Kommunen im Barnim setzen Elternbeiträge für Kita und Hort aus

Die Bürgermeister und Amtsdirektoren der kreisangehörigen Kommunen des Landkreises Barnim haben sich in gemeinsamer Beratung mit dem Landkreis dazu entschieden, die Kitaelternbeiträge für die kommunalen Einrichtungen während der aktuell laufenden Notbetreuung zunächst auszusetzen. In allen Kommunen werden somit für den Monat April vorerst keine Beiträge erhoben.

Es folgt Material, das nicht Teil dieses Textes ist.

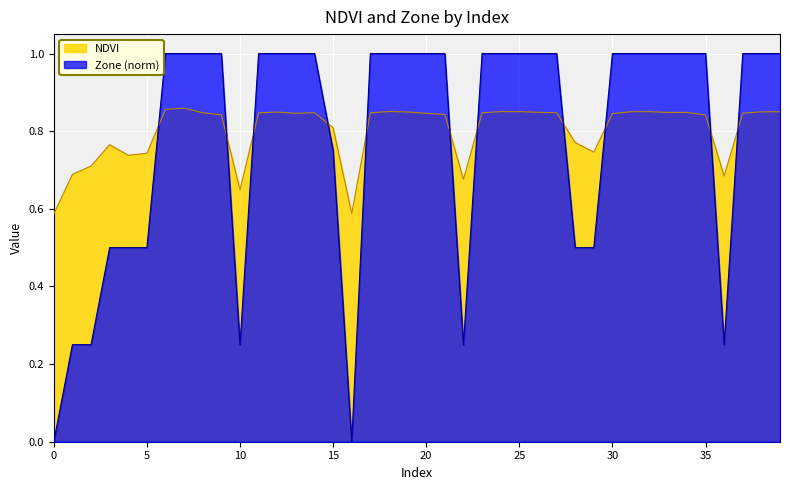

What is the approximate value of NDVI at 13?

0.8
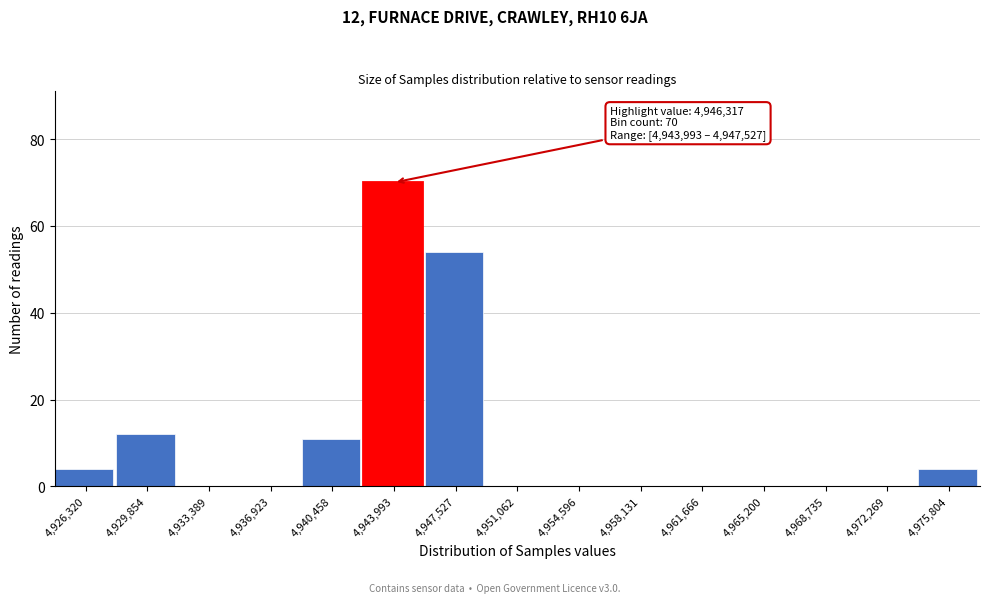

Reading left to right, list all the values displayed in this chart.

4,926,320=4	4,929,854=12	4,933,389=0	4,936,923=0	4,940,458=11	4,943,993=70	4,947,527=54	4,951,062=0	4,954,596=0	4,958,131=0	4,961,666=0	4,965,200=0	4,968,735=0	4,972,269=0	4,975,804=4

Die Stadt-, Gemeinde- und die Amtskassen nehmen bei bestehenden Einzugsermächtigungen keine Abbuchungen für den Monat April vor. Eltern, die ihren Beitrag selbst überweisen, werden gebeten, diesen im April nicht zu zahlen.

Von der aktuellen Krise sind vor allen Familien betroffen. Es ist für Berufstätige eine Herausforderung, bei geschlossenen Kitas und Horten eine Betreuung zu organisieren. Die eigene Betreuung der Kinder geht häufig mit Lohneinbußen einher. Eltern müssen daher sofort von dieser Zahlungspflicht ausgenommen werden, damit eine spürbare und schnelle finanzielle Entlastung der Familien erfolgen kann.

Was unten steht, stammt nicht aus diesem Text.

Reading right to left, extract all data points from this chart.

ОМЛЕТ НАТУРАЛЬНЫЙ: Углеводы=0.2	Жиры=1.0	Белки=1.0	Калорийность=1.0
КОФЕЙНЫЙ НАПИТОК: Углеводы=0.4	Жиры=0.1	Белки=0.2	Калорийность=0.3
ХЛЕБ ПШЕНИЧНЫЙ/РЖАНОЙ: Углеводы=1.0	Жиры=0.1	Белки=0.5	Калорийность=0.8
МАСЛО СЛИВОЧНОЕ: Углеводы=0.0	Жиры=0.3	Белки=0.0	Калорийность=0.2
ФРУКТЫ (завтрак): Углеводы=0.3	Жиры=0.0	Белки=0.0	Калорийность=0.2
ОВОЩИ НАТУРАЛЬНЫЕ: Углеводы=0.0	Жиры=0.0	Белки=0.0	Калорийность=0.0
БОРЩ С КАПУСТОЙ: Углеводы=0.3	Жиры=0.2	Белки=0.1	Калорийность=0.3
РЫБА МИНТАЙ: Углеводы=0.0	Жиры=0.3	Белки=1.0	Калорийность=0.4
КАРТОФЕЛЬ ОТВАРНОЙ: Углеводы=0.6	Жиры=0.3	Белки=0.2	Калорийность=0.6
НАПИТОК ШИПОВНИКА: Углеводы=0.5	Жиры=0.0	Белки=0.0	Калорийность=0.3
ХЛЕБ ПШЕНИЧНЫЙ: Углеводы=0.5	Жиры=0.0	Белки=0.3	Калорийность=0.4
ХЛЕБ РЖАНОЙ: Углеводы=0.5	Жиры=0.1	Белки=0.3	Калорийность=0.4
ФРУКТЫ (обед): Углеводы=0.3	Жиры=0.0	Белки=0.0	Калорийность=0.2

Ziel ist aber auch, eine möglichst einheitliche Regelung im Land Brandenburg herbeizuführen, die zum einen die Eltern von der Pflicht entbindet, für eine nichterbrachte kommunale Betreuungsleistung Elternbeitrag zu leisten und die zum anderen eine angemessene Kompensation der wegfallenden Elternbeiträge vom Land Brandenburg beinhaltet.

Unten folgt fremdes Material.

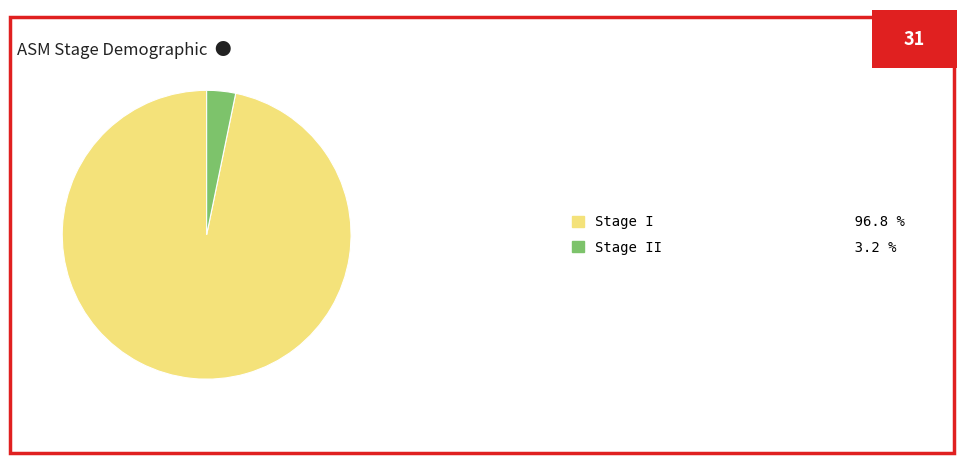

Combined, do Stage I 96.8 % and Stage II 3.2 % account for over 50%?

Yes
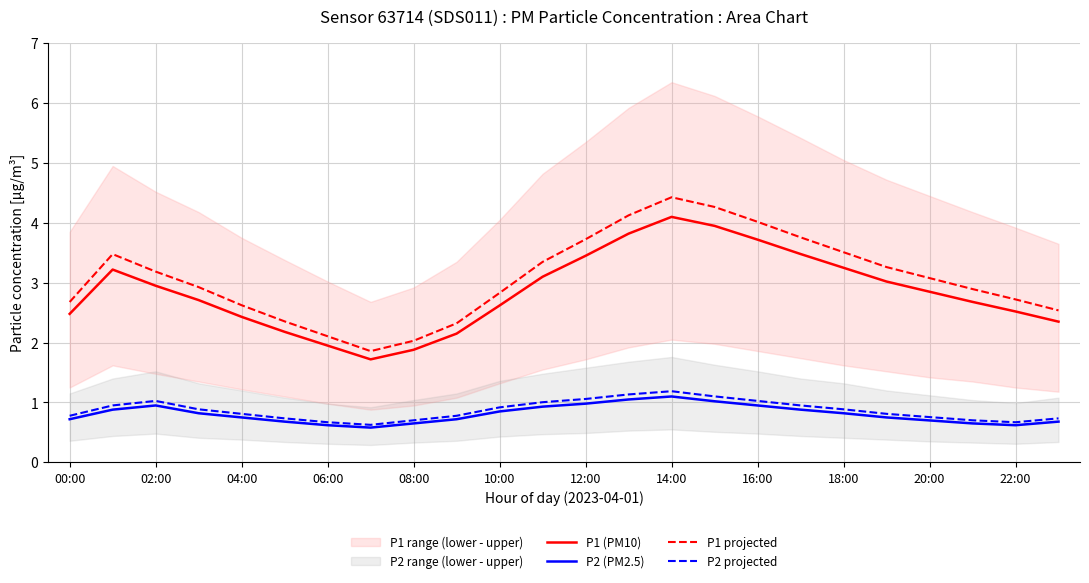

Reading left to right, extract all data points from this chart.

P1 (PM10): 2.5	3.2	3.0	2.7	2.4	2.2	1.9	1.7	1.9	2.1	2.6	3.1	3.5	3.8	4.1	4.0	3.7	3.5	3.2	3.0	2.9	2.7	2.5	2.4
P2 (PM2.5): 0.7	0.9	0.9	0.8	0.8	0.7	0.6	0.6	0.7	0.7	0.8	0.9	1.0	1.1	1.1	1.0	0.9	0.9	0.8	0.8	0.7	0.7	0.6	0.7
P1 projected: 2.7	3.5	3.2	2.9	2.6	2.4	2.1	1.9	2.0	2.3	2.8	3.3	3.7	4.1	4.4	4.3	4.0	3.8	3.5	3.3	3.1	2.9	2.7	2.5
P2 projected: 0.8	1.0	1.0	0.9	0.8	0.7	0.7	0.6	0.7	0.8	0.9	1.0	1.1	1.1	1.2	1.1	1.0	1.0	0.9	0.8	0.8	0.7	0.7	0.7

Wenn es eine rechtskräftige Lösung für die Berechnung der Elternbeiträge in Anbetracht der gegenwärtigen Notbetreuung gibt, wird es eine endgültige Entscheidung über den Umgang mit ausgesetzten Beiträgen geben. Die vorläufige Aussetzung der Beiträge soll ein Zeichen der Solidarität mit den Familien setzen. Über eine Verlängerung der Aussetzung wird im Bedarfsfall rechtzeitig befunden.